使用BeautifulSoup在Python 3中提取表 [英] Using BeautifulSoup to extract a table in Python 3

查看:175
本文介绍了使用BeautifulSoup在Python 3中提取表的处理方法,对大家解决问题具有一定的参考价值,需要的朋友们下面随着小编来一起学习吧!

问题描述

我想使用BeautifulSoup从网站中提取表格并将其存储为结构化数据. 我需要的最终输出是可以导出到带有标题行和多个数据行的.csv文件.

I would like to use BeautifulSoup to extract a table from a website and store it as structured data. The final output I require is something that can be exported to a .csv with a header row and multiple data rows.

我遵循了这个问题的答案,但它似乎是对Python的更新(或BeautifulSoup)自8年前发布以来,需要进行调整.我认为我已经解决了大多数问题(请参阅下文),但是除此之外,原始答案似乎还没有真正构建数据,而是输出了标头数据对列表.

I followed the answer to this question, but it appears updates to Python (or BeautifulSoup) require adjustments since it was posted 8 years ago. I think I have that mostly solved (see below), but in addition, the original answer seems to stop just short of actually structuring the data, instead outputting a list of header-data pairs.

我想使用类似的解决方案,因为它看起来确实很接近我的需求.我的数据已经使用BeautifulSoup进行了解析,所以我特别要求使用该软件包而不是Pandas解决方案.

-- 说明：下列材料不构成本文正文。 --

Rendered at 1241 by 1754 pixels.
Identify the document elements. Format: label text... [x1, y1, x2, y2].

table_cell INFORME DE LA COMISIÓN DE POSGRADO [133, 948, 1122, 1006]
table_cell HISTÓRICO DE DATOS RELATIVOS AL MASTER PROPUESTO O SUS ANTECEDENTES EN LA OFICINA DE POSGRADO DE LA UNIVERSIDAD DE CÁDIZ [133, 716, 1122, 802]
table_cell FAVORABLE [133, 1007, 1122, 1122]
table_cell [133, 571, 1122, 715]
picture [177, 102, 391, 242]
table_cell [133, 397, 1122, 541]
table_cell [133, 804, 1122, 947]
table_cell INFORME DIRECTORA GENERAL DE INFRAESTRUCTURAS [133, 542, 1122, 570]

I'd like to use a similar solution because it seems really close to what I need. My data is already parsed using BeautifulSoup so I'm specifically asking for a solution using that package rather than Pandas.

由于原始问题,添加了第二行,因为我的数据有很多行.

Altered from original question by adding a second row, as my data has many rows.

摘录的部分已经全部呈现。